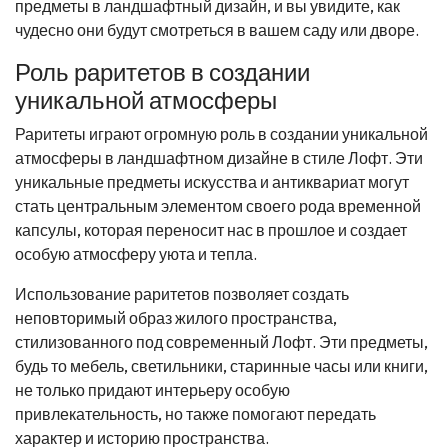
предметы в ландшафтный дизайн, и вы увидите, как
чудесно они будут смотреться в вашем саду или дворе.
Роль раритетов в создании
уникальной атмосферы
Раритеты играют огромную роль в создании уникальной
атмосферы в ландшафтном дизайне в стиле Лофт. Эти
уникальные предметы искусства и антиквариат могут
стать центральным элементом своего рода временной
капсулы, которая переносит нас в прошлое и создает
особую атмосферу уюта и тепла.
Использование раритетов позволяет создать
неповторимый образ жилого пространства,
стилизованного под современный Лофт. Эти предметы,
будь то мебель, светильники, старинные часы или книги,
не только придают интерьеру особую
привлекательность, но также помогают передать
характер и историю пространства.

Exercise goal — Transcribe every entry exactly, leaving out the pictures.

Finished exercise —
предметы в ландшафтный дизайн, и вы увидите, как
чудесно они будут смотреться в вашем саду или дворе.
Роль раритетов в создании
уникальной атмосферы
Раритеты играют огромную роль в создании уникальной
атмосферы в ландшафтном дизайне в стиле Лофт. Эти
уникальные предметы искусства и антиквариат могут
стать центральным элементом своего рода временной
капсулы, которая переносит нас в прошлое и создает
особую атмосферу уюта и тепла.
Использование раритетов позволяет создать
неповторимый образ жилого пространства,
стилизованного под современный Лофт. Эти предметы,
будь то мебель, светильники, старинные часы или книги,
не только придают интерьеру особую
привлекательность, но также помогают передать
характер и историю пространства.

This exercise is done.